Butler endorsed what I told the review about the need for greater experience of intelligence in the leadership of the DIS and considered that the Deputy Chief of Defence Intelligence should normally be an intelligence specialist. This recommendation has been rejected, and the MoD continued with successive appointment of non-specialists to this post since that began in 1999. The government response at the time was that the MoD would not guarantee to adhere to this recommendation as there was a problem in producing candidates of the right quality from within the ranks of professional intelligence analysts. This is somewhat ironic given the quality of the judgement made by a non-specialist Deputy Chief with respect to Iraq when, for reasons that have yet to be satisfactorily explained, an amateur DIS leadership overrode the advice of its professional staff to provide disastrous advice to the rest of the JIC. The Butler review clearly found the need for more experience of analysis to be imbedded in the intelligence community at the JIC level. This lesson has not been learned.

Recognising my advice with respect to the need for improved scientific and technical input to the assessment process, Butler thought it worth considering the appointment of a distinguished scientist to undertake a part-time role as adviser to the Cabinet Office. This has not happened.

Butler suggested the Assessment Staff was inadequately resourced and recommended a review of its size.
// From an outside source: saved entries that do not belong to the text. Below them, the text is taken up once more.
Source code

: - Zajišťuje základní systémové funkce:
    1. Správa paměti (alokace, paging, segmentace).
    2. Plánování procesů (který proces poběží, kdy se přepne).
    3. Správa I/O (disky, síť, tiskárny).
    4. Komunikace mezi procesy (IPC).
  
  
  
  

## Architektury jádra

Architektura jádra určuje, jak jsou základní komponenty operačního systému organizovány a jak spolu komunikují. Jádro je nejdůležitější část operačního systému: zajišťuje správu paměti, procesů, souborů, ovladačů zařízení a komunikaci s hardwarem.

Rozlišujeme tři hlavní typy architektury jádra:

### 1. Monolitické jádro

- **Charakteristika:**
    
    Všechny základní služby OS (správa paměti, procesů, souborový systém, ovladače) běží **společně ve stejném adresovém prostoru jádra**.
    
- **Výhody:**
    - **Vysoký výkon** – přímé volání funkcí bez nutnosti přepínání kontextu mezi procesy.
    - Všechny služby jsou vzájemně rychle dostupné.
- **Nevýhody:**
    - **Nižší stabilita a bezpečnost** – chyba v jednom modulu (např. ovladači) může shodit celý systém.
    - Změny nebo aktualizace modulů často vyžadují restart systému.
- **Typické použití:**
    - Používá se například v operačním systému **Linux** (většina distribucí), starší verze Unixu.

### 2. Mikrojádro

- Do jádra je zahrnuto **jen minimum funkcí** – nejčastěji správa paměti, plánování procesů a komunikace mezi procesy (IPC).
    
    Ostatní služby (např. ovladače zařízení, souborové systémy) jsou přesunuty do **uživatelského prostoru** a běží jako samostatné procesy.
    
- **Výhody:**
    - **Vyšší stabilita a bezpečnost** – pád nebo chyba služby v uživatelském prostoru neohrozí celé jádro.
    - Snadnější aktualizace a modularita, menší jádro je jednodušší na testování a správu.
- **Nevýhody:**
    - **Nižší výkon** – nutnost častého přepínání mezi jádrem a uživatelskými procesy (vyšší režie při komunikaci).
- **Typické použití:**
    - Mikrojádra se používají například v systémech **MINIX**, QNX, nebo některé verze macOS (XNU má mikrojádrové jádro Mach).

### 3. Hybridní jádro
It also asked for consideration of whether a career structure for analysts was appropriate. This seemed to admit that Butler thought there was substance to my arguments about the Assessment Staff and the lowly place of intelligence analysts in the community.

The government’s response to this seems to have been a marginal increase in the size of the Assessment Staff and the appointment of a Professional Head of Analysis in the central intelligence machine. The first appointment was a re-employed senior official who had retired at the rank below the most junior on the JIC. But the official was at least a former DIS analyst with wide experience of intelligence and its analysis. It is not clear what was decided about establishing a career structure that would lead to professional analysts in posts that had seats on the JIC.

However, when that individual stood down, the Head of Analysis position appears to have lapsed for a period, after which the role was taken on by the Chairman of the JIC. The chairman of the JIC is ranked at Permanent Secretary level which appears to give analysis a much higher profile. Unfortunately, as far as I know, the Chairman of the JIC does not come from an intelligence analysis background, and whilst he is probably well qualified to chair the committee, he would hardly seem to be the most sensible man to head a profession in which he has limited experience. Here then is another example of inquiry recommendations being largely ignored.

The Intelligence and Security Committee (ISC) was charged with overseeing the implementation of Butler and, in mid-2006, I took up some of these issues through its chairman. My intervention, which did not seem to be greeted with enthusiasm, was allowed to drag slowly on into 2008 and then conveniently allowed to fizzle out. Perhaps Chilcot will wish to consider whether its recommendations will be in receptive hands if an ISC answerable to the government rather than parliament is again asked to police implementation.

This background and experience leaves me with little optimism that any lessons relating to intelligence divined by the Inquiry from the Iraq experience will find their way through the maze of road-blocks and diversions that Whitehall is so good at devising.